Specifically, CO2 emissions reached 163 million tons in 2017, a figure that is 17% higher than that registered in 2005, and 10% higher than in 2015. In the baseline scenario included in the report, these emissions would grow to 198 million tons by 2040 (21% more than in 2017).

However, in the most negative scenario (increased air traffic), CO2 emissions would reach 262 million tons (60% more), while in the less harmful scenario (reduced air traffic), they would be down to 134 million tons (18% less).

At the same time, the aviation industry reported NOx emissions of 839 thousand tons in 2017, 25% more in comparison to 2005. The study estimates that, in a baseline scenario, NOx emissions could reach 972 thousand tons (16%more), while in the most negative scenario, emissions would increase by 54%, and decrease by 22% in the most positive one.

According to the report prepared by the EEA, in 2016, the aviation industry was responsible for 3.6% of the greenhouse gas emissions of the EU, and that same year, it accounted for 13.4% of all emissions from the European transport industry.

However, the report highlights that environmental efficiency of aviation industry continues to progress, and that further improvements are expected in this regard until 2040, which will lead to a 12% decrease in fuel used per passenger and kilometers traveled, and a 24% decrease in noise levels per flight.

These improvements in efficiency will offset the expected increase in number of flights in the EU and the European Free Trade Association (EFTA).

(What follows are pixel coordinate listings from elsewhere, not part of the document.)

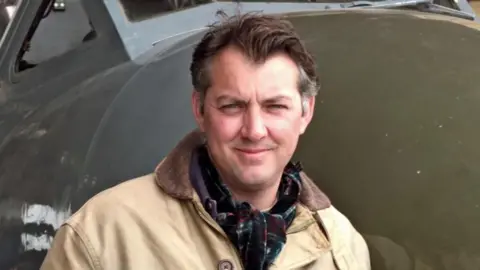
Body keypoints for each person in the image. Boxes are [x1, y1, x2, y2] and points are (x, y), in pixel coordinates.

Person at [40, 12, 371, 270]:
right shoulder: (102, 234)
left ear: (305, 113)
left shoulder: (343, 245)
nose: (255, 130)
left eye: (275, 107)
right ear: (200, 109)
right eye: (232, 106)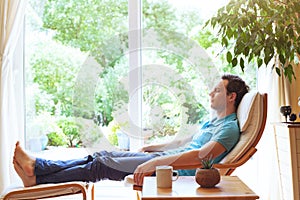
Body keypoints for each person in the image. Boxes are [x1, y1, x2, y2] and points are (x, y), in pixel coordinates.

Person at [13, 74, 249, 187]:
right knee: (100, 156)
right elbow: (183, 143)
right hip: (163, 161)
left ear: (231, 96)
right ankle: (37, 171)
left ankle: (37, 172)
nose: (211, 93)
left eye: (217, 90)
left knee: (102, 166)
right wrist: (152, 149)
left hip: (171, 172)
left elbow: (200, 156)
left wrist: (155, 163)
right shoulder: (212, 123)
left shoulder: (229, 129)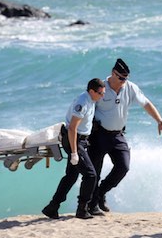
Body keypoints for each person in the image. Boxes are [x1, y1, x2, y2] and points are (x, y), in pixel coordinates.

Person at [86, 58, 162, 215]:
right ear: (112, 73)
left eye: (125, 78)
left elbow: (146, 104)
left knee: (123, 166)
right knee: (95, 170)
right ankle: (92, 205)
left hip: (117, 135)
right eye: (121, 77)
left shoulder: (130, 88)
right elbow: (87, 108)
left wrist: (160, 121)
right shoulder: (101, 88)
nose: (123, 81)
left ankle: (101, 192)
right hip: (99, 134)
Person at [42, 77, 106, 220]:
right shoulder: (82, 102)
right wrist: (74, 152)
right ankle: (82, 209)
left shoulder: (91, 100)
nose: (102, 96)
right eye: (100, 93)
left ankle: (52, 207)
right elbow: (72, 128)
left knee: (71, 176)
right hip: (74, 140)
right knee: (91, 175)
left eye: (103, 93)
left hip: (81, 141)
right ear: (91, 91)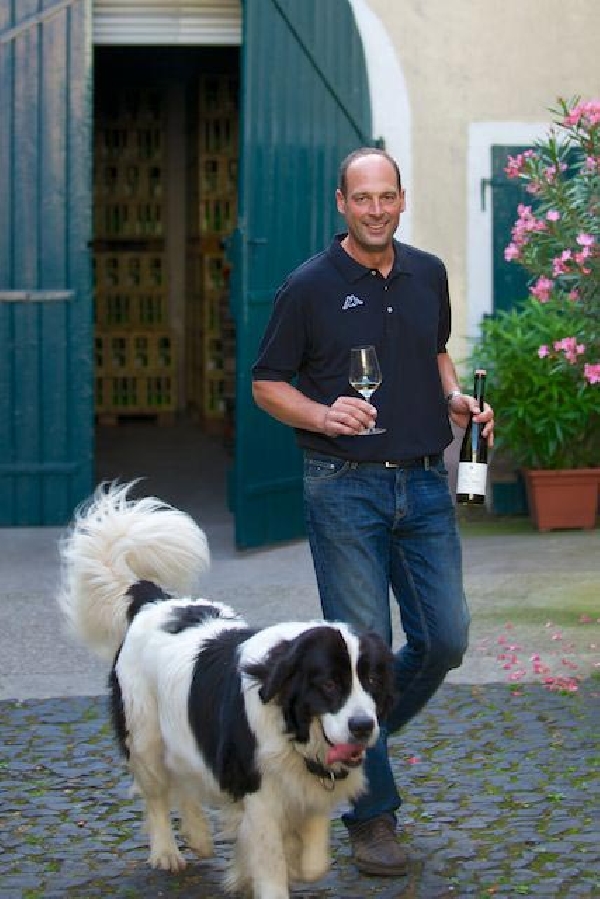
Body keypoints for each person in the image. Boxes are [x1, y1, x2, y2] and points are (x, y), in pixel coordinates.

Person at [251, 147, 495, 877]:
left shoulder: (428, 272)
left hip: (423, 485)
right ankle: (373, 816)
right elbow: (268, 383)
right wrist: (325, 414)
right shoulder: (307, 286)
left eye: (387, 196)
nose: (377, 209)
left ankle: (343, 739)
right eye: (363, 198)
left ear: (402, 197)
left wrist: (453, 396)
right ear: (342, 203)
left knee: (446, 635)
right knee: (367, 647)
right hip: (343, 486)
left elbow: (438, 350)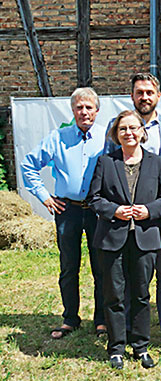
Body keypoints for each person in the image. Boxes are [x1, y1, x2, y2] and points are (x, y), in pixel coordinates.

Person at [105, 73, 161, 354]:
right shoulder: (118, 127)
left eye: (149, 92)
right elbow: (108, 172)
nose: (144, 97)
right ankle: (126, 331)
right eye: (139, 92)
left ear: (158, 96)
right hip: (129, 218)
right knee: (129, 277)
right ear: (132, 96)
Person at [21, 87, 106, 339]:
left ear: (97, 111)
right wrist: (44, 196)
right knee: (69, 266)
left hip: (97, 211)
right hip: (67, 209)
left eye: (89, 107)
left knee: (101, 267)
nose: (84, 112)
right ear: (73, 110)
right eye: (79, 107)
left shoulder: (106, 138)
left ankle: (101, 320)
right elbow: (29, 165)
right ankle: (70, 318)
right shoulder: (57, 138)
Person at [88, 110, 161, 369]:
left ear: (143, 132)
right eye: (123, 129)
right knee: (114, 294)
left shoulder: (157, 163)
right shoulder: (106, 162)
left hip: (145, 238)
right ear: (116, 134)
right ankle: (116, 348)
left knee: (142, 294)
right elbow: (94, 198)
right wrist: (113, 211)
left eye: (134, 128)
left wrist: (148, 211)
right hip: (113, 237)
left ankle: (141, 346)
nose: (129, 133)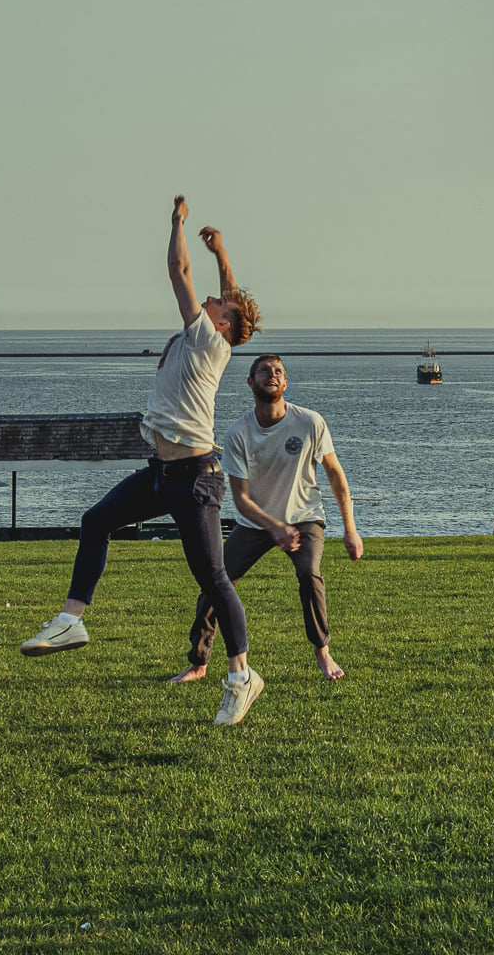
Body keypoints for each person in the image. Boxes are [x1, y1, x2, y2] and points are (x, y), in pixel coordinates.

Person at [20, 198, 267, 727]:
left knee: (214, 577)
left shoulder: (206, 338)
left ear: (223, 325)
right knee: (96, 521)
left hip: (196, 480)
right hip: (161, 475)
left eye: (219, 305)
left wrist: (176, 223)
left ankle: (242, 675)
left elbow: (178, 270)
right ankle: (71, 620)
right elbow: (230, 296)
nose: (211, 300)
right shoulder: (207, 331)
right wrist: (223, 252)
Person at [186, 352, 364, 683]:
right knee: (215, 581)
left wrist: (350, 530)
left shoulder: (310, 422)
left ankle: (322, 651)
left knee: (309, 573)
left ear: (285, 382)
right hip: (256, 522)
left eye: (278, 371)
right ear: (250, 382)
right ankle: (199, 662)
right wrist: (275, 527)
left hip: (306, 517)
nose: (272, 374)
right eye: (264, 370)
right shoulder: (239, 432)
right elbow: (240, 498)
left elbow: (336, 474)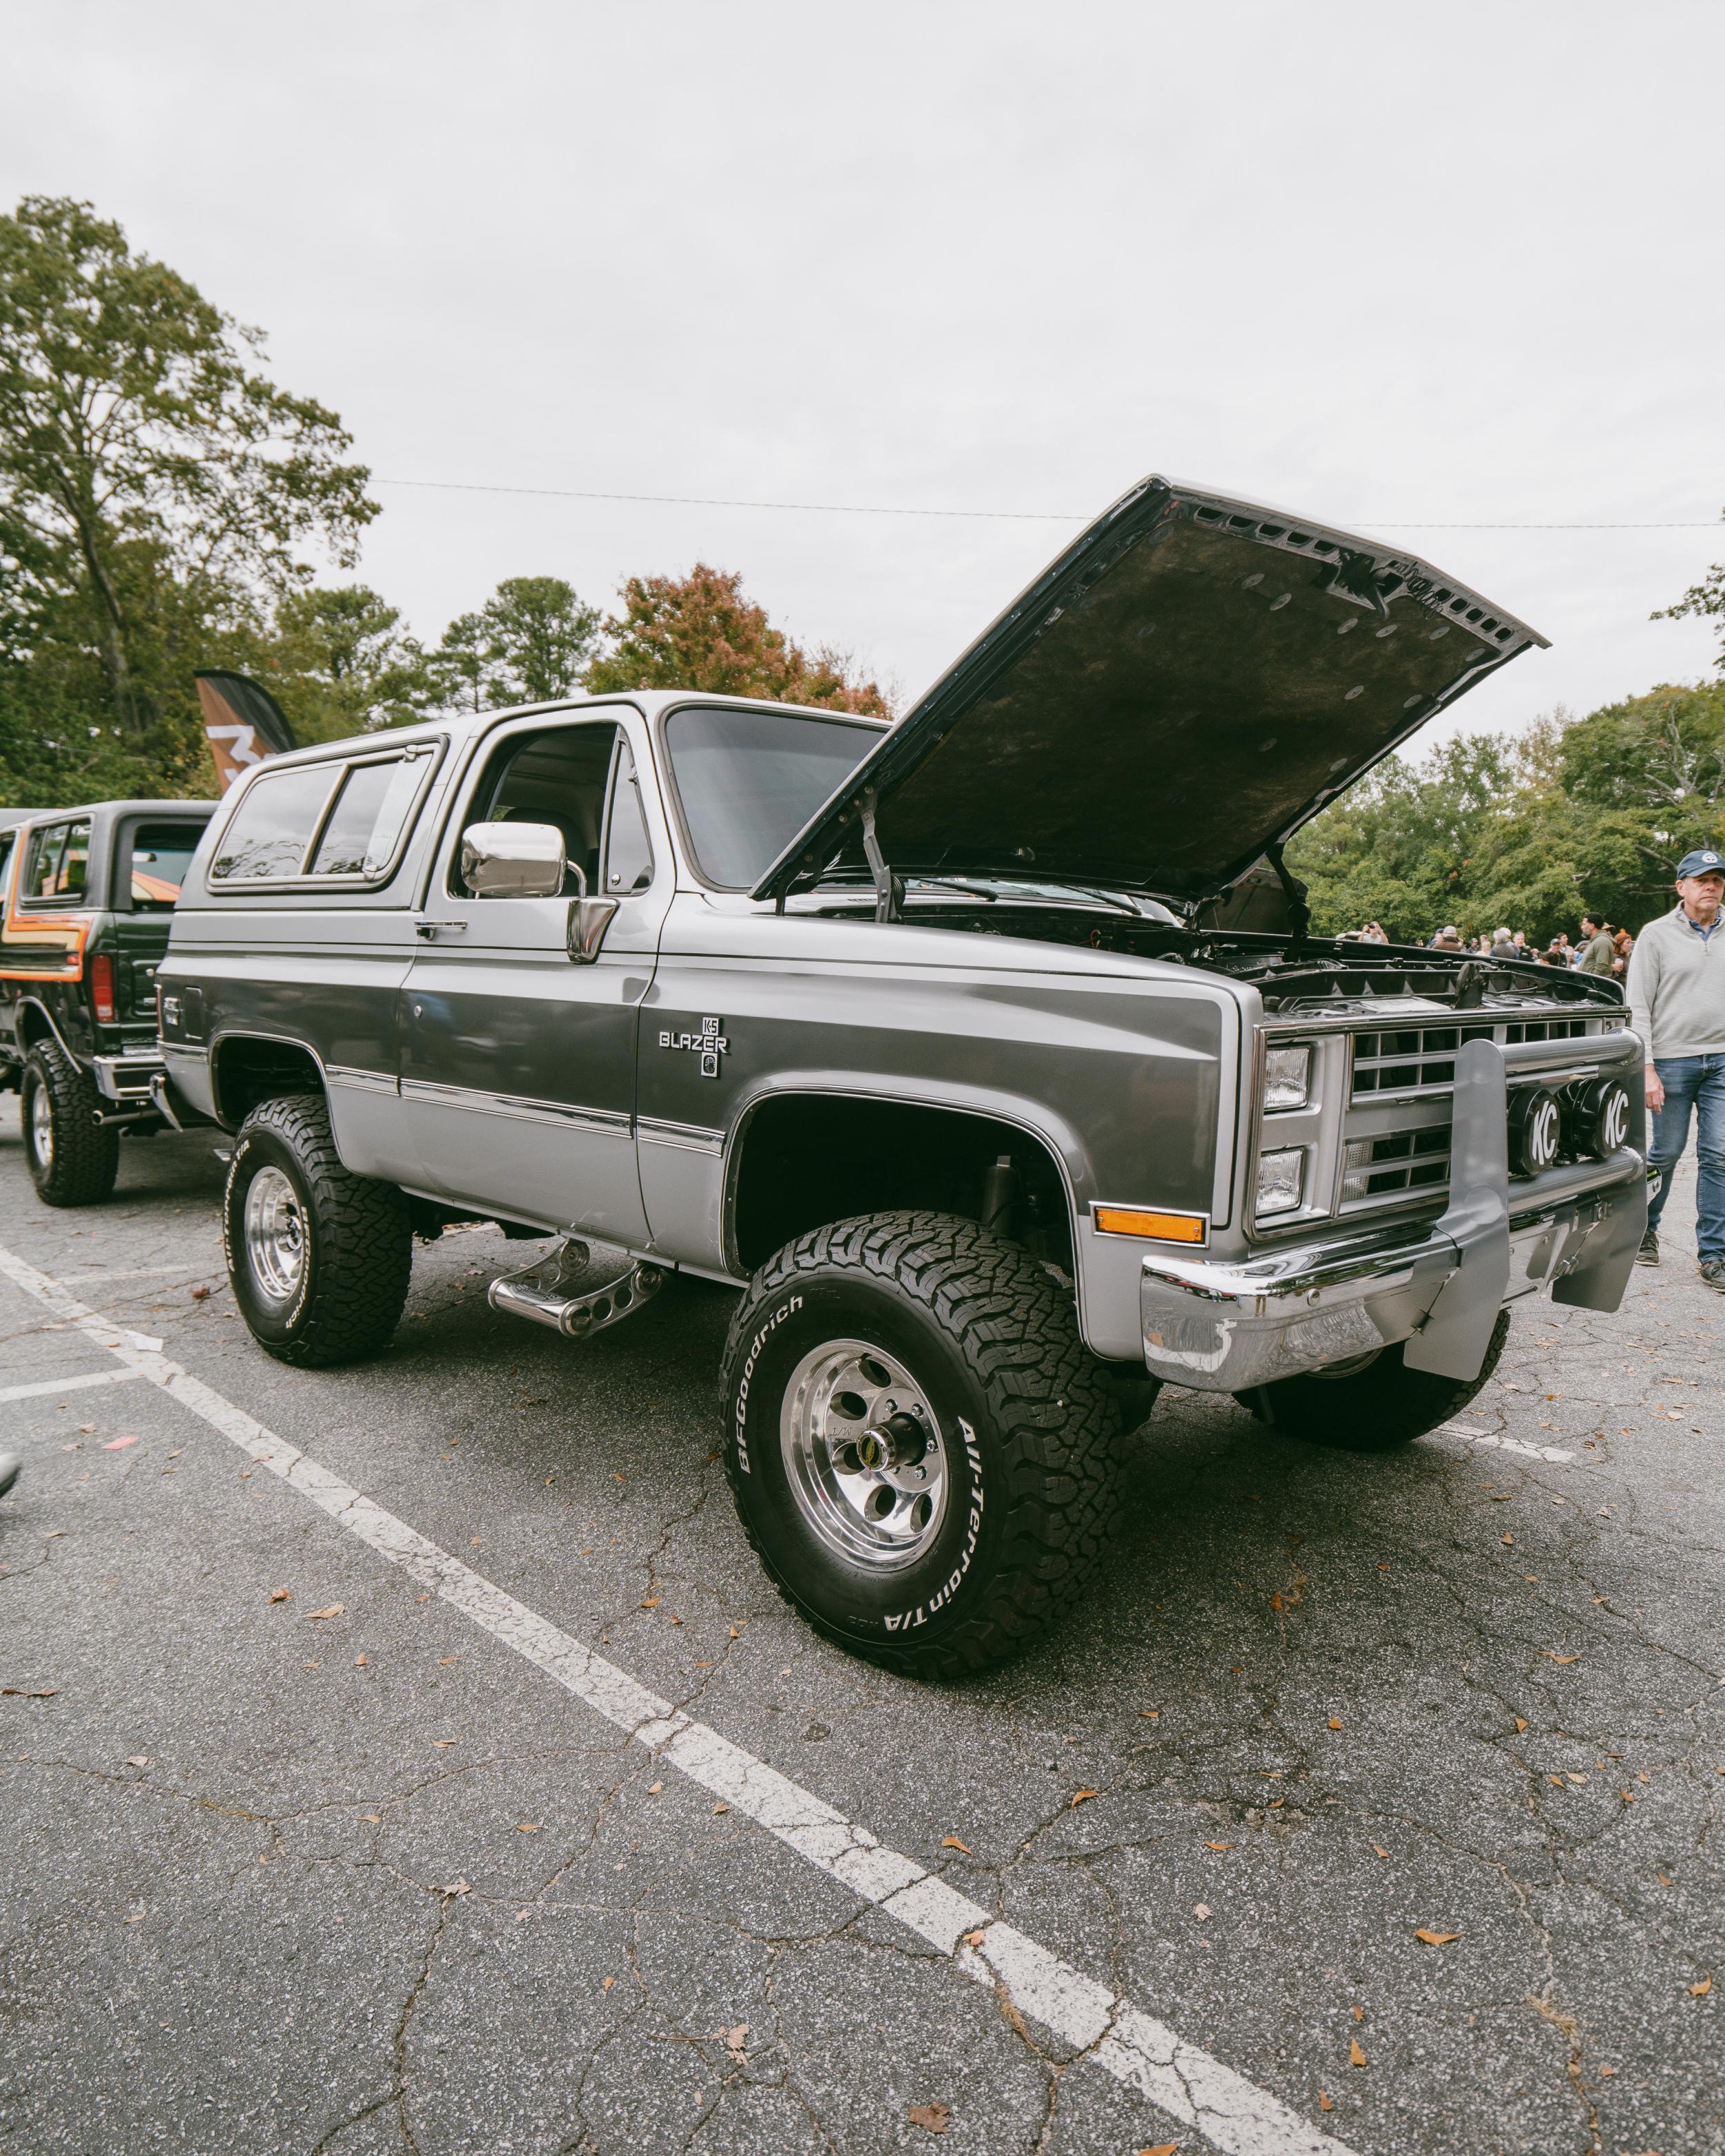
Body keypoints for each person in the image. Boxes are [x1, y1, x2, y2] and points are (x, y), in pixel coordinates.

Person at [1628, 848, 1725, 1280]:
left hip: (1722, 1061)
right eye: (1702, 880)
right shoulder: (1656, 935)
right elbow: (1638, 1006)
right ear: (1681, 887)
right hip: (1671, 1062)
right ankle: (1645, 1229)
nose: (1711, 887)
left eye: (1717, 880)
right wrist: (1647, 1068)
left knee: (1719, 1155)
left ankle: (1714, 1255)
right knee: (1665, 1153)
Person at [1577, 912, 1615, 976]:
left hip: (1594, 982)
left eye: (1584, 924)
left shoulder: (1602, 941)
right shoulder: (1595, 940)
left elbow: (1601, 966)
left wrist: (1591, 980)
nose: (1582, 927)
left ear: (1592, 926)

The report suggests that number of flights can grow by 42% in the coming decades, going from the 9.6 million registered in 2017, to 13.6 million by 2040.

Regarding noise pollution, the study indicates that noise levels around airports are close to those reported in 2005, but they draw an upward trend since 2013. Specifically, the total noise levels in 2017 were 5% lower than the figures in 2005.

According to the report, this suggests that new technologies have managed to offset the increase in the average size of aircrafts. In fact, between 2005 and 2017, the average noise level per flight dropped by 14%.

In 2017, a total of 2.5 million people lived in the vicinities of one of the 47 most important airports in Europe, and they had to endure a noise level of more than 55 decibels: 12% more than in 2005, and 14% more than in 2014.